■ Excerpted text
That honor he bestowed upon Dennis Rush, who was indeed doing a bang-up job. “It’s not just that he is paying attention and behaving well, Ronny,” Bob said. “It’s that he is really thinking about the scene. He is connecting.”
Bob had more to say. He noticed that I had been slipping into some sloppy acting habits, falling into the classic series-regular trap of phoning it in. He urged me to bear down, to focus my attention on some small real-life detail like the lint on my shirt or a chipped corner of my school desk, to put my mind in a place where I wasn’t caught up in the lights and microphones, but, rather, grounded in Opie’s reality. In short, Bob challenged me.
I still feel a twinge of queasiness just thinking about this gentle but firm dressing-down. Bob was right: I was falling into bad habits, such as reciting my lines in a lazy singsong way instead of linking them to the real ideas that the words in the script conveyed. One reason that so many child actors fail to evolve into adult professionals is that, under pressure, they default to a perky autopilot, an artificial cuteness that some directors are willing to settle for. Left alone, these kids never grow as actors, and they reach their young adulthood unable to react, improvise, make spontaneous discoveries, or develop multiple approaches to their scene work. And then one day they’re no longer little and no longer adorable, and they have never really learned how to act. The business is done with them.

■ Problems and tasks
• 1. Decide whether each statement agrees with the excerpt on child acting, answering yes or no and quoting the deciding words: (a) Bob singled out Dennis Rush for praise; (b) the narrator thinks Bob's criticism was mistaken; (c) Bob advised focusing on a small real-life detail such as lint on a shirt.
• 2. Extend the excerpt on child acting with the next few sentences, picking up after its final line.
Nothing in the data is required here.

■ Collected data

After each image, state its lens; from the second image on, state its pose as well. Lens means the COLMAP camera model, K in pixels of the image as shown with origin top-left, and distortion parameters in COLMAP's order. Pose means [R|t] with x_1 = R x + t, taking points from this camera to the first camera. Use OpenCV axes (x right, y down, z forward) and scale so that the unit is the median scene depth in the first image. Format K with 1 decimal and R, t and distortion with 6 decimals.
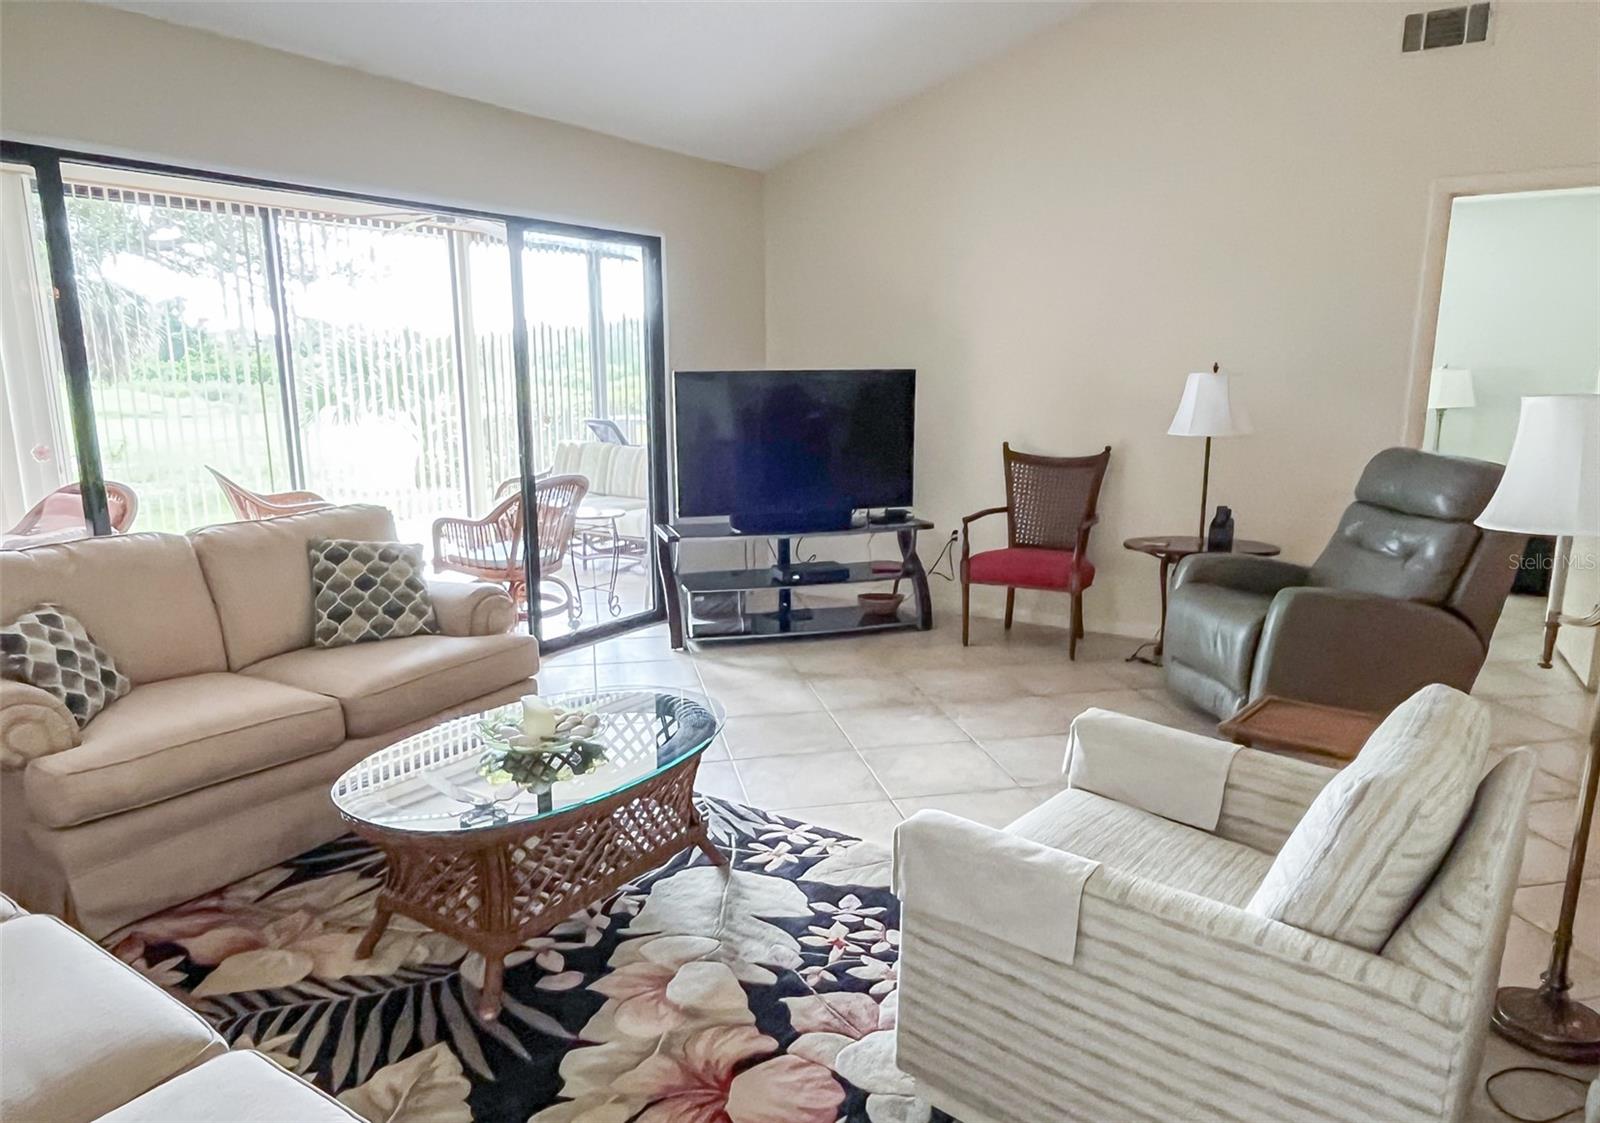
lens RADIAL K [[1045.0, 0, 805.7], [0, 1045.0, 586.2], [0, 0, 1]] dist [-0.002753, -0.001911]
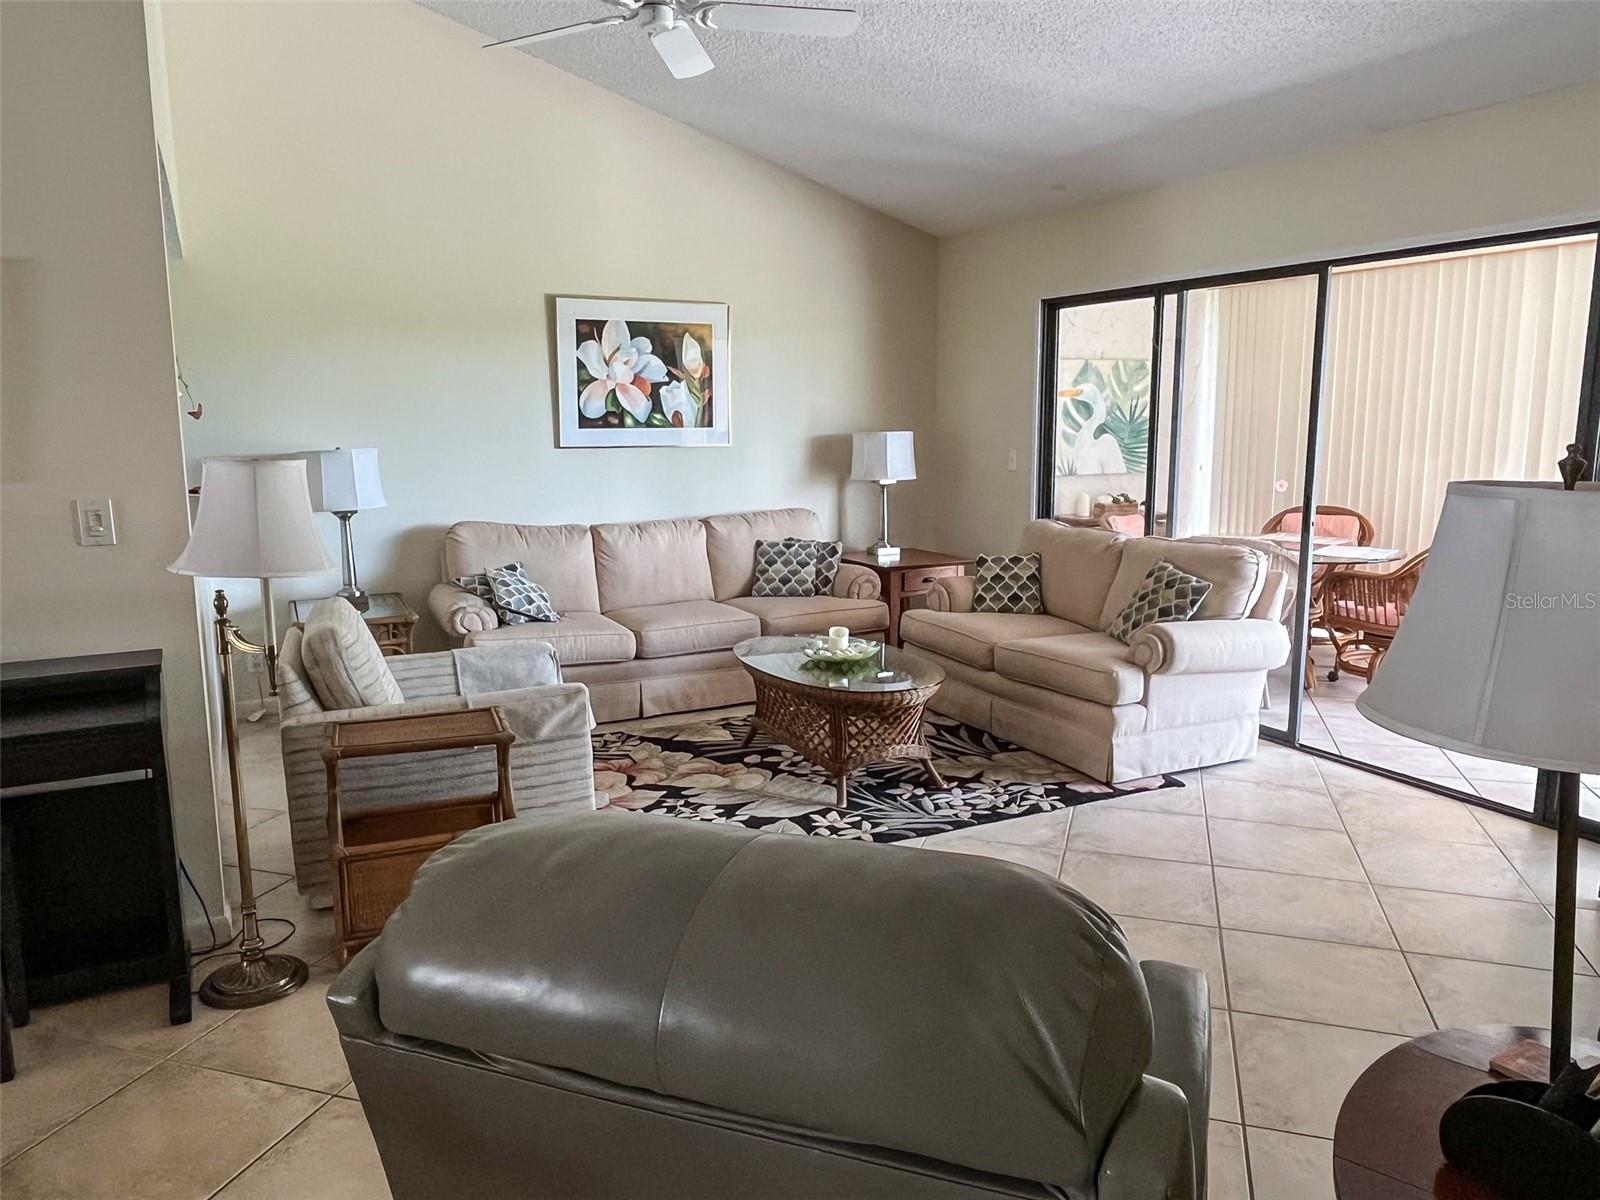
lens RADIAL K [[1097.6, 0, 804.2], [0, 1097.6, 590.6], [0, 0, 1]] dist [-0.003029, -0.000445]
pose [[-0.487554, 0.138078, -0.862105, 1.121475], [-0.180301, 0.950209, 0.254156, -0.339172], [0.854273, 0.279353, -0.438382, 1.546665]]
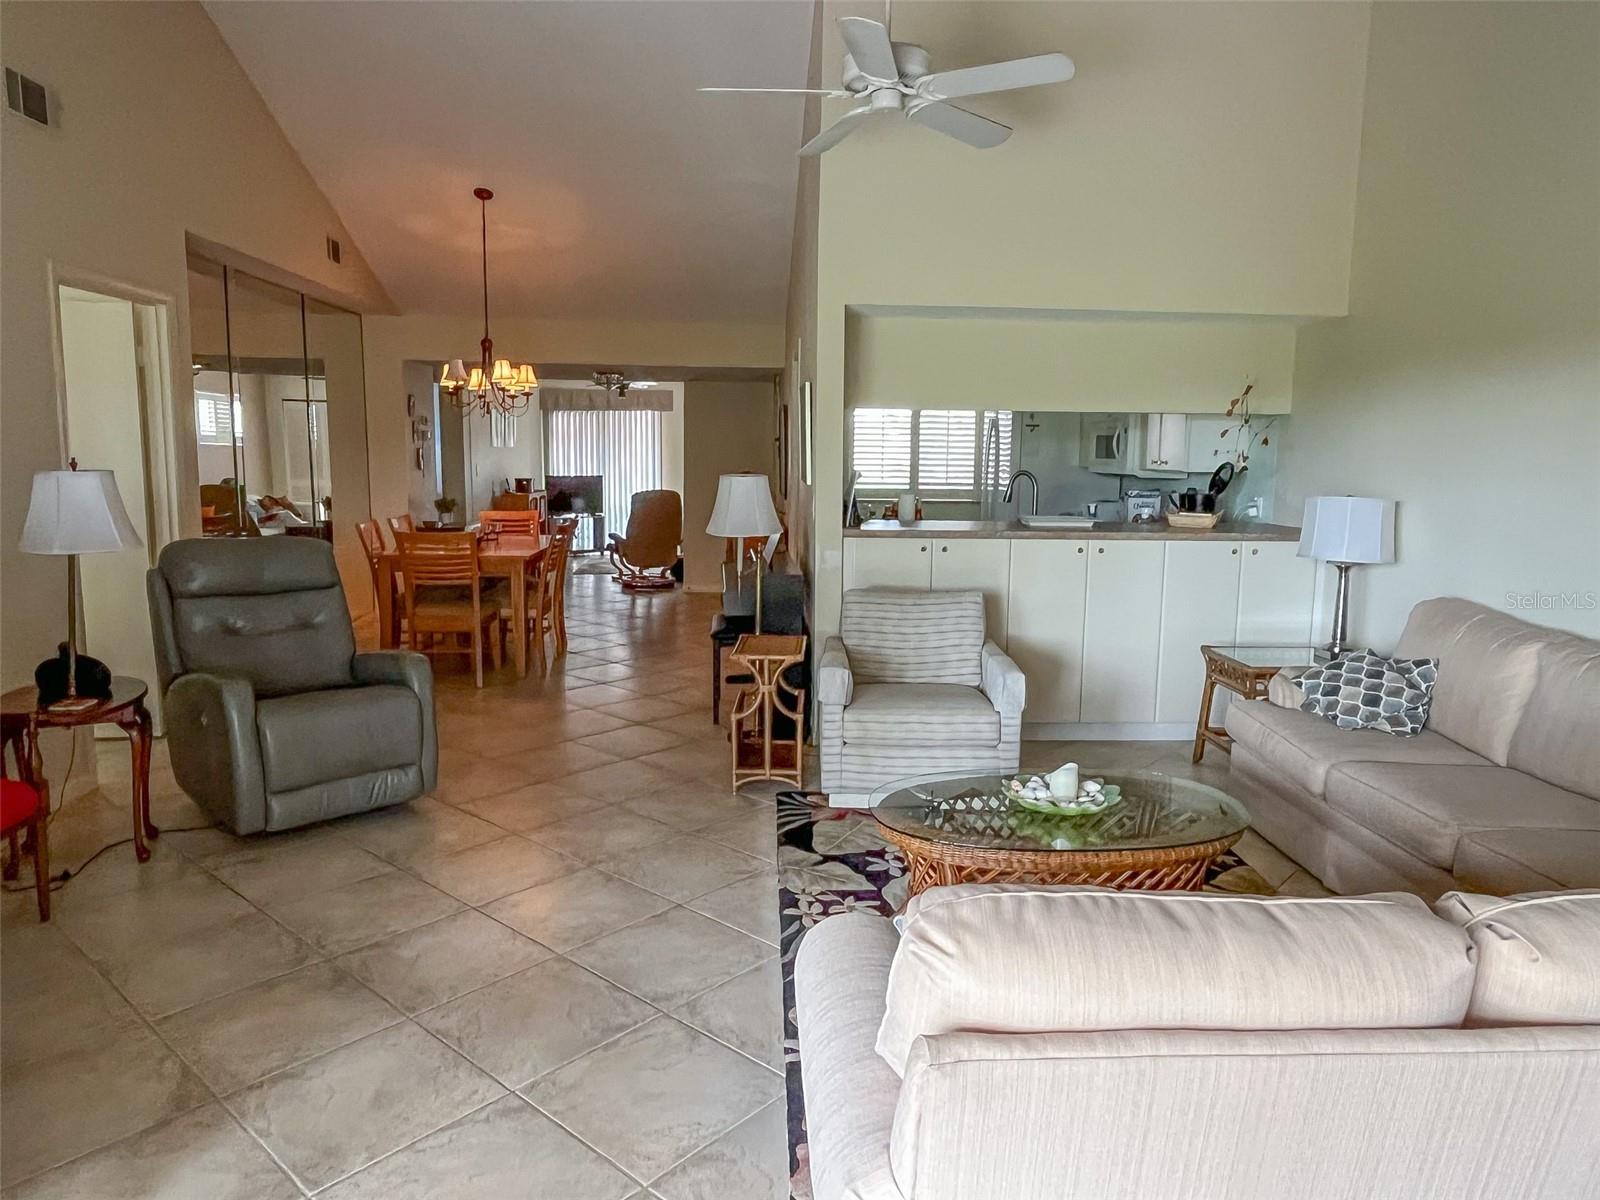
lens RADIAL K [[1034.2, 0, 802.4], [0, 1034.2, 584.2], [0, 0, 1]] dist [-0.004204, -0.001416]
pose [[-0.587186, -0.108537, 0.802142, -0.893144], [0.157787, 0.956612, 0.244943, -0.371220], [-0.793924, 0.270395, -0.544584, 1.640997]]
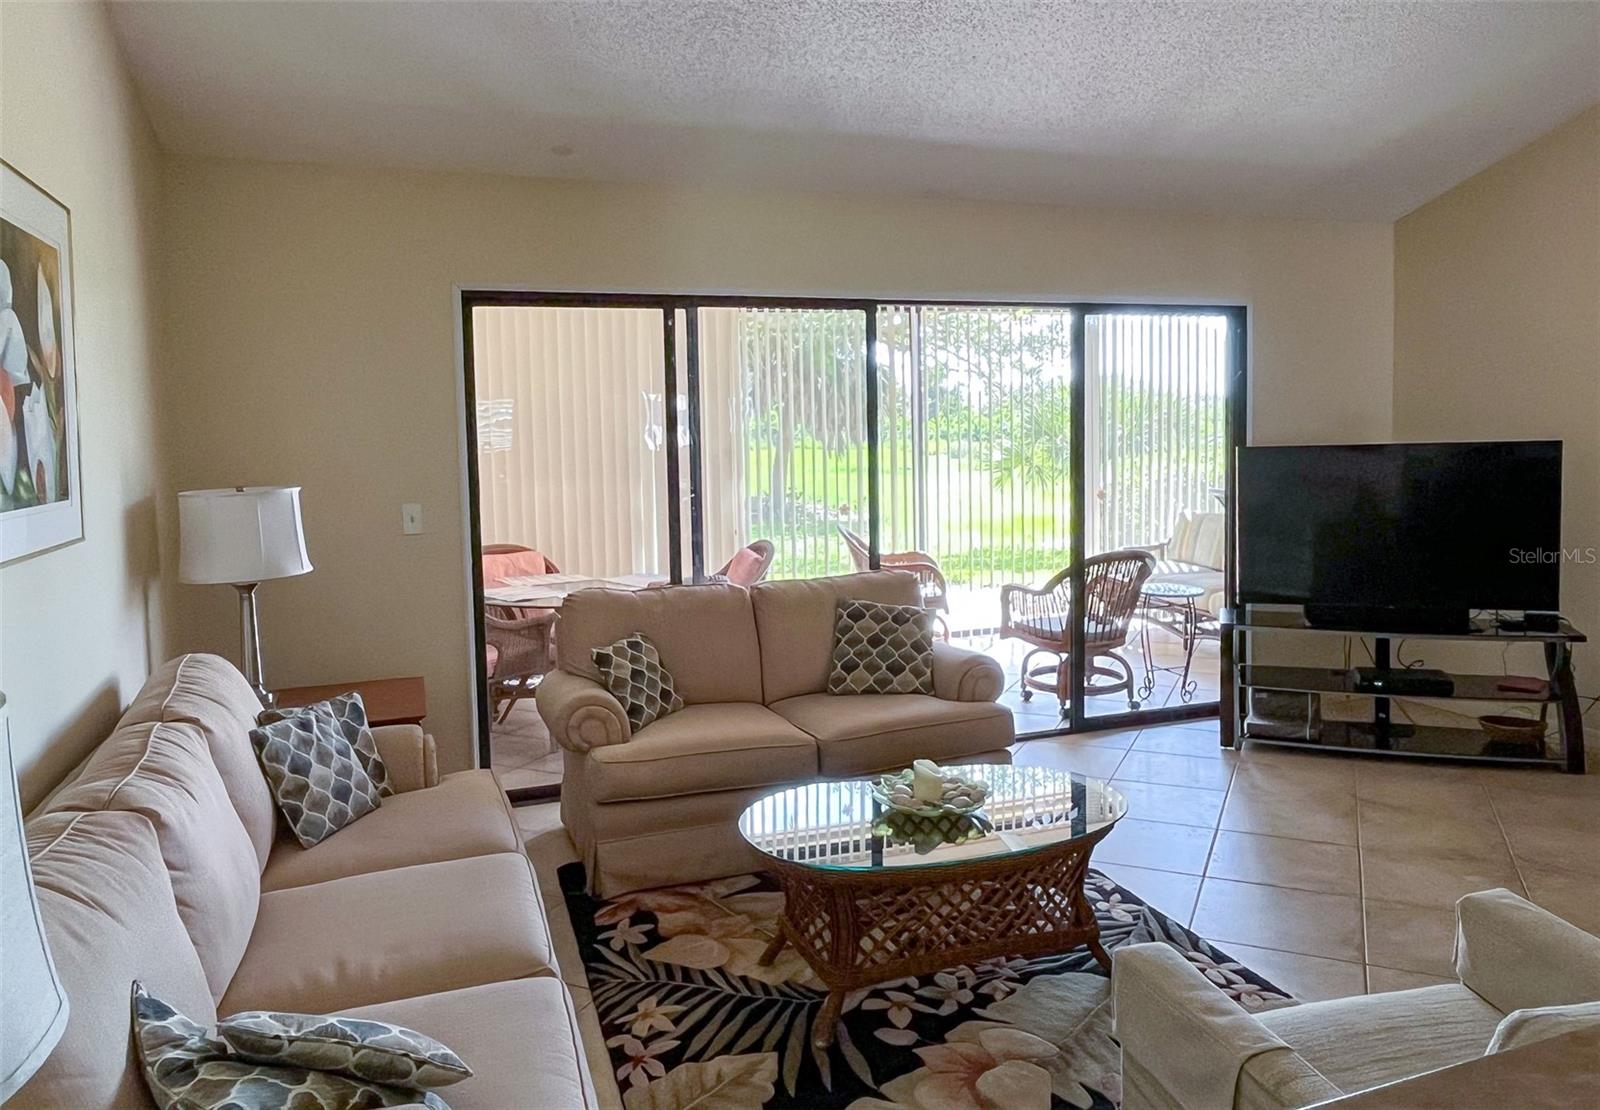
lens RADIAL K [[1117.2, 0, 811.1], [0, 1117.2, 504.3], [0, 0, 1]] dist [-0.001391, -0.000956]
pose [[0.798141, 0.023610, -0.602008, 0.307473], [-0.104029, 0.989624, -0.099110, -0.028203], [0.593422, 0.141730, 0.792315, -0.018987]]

■ Activity answers
• 1.
(a) Yes: "That honor he bestowed upon Dennis Rush, who was indeed doing a bang-up job."
(b) No: "Bob was right: I was falling into bad habits"
(c) Yes: "to focus my attention on some small real-life detail like the lint on my shirt or a chipped corner of my school desk"

• 2.
I pulled it together for Miss Crump’s debut episode, and Bob told me that I performed . . . acceptably, if not superbly. He saved me that day from sliding further into bad habits—and, arguably, from becoming a toxic Hollywood brat, forevermore resting on laurels earned in short pants. I don’t recall any other director ever having to crack the whip in my direction again.
Later on, in the 1970s, when I had the chance to work with some of the greats from Hollywood’s golden age—acting with John Wayne, Jimmy Stewart, and Henry Fonda, and directing Bette Davis in a TV movie—I saw firsthand what separated them from the lower ranks: a remarkable work ethic and an unwillingness to brook substandard work, whether their own or someone else’s.
I also had Dad. He set an example in two ways. First, he armed me with the fundamentals so that I had the tools with which to grow. Second, he kept hustling for parts in the face of constant rejection. His career struggles were a sobering reminder of just how rare a position I was in as a series regular.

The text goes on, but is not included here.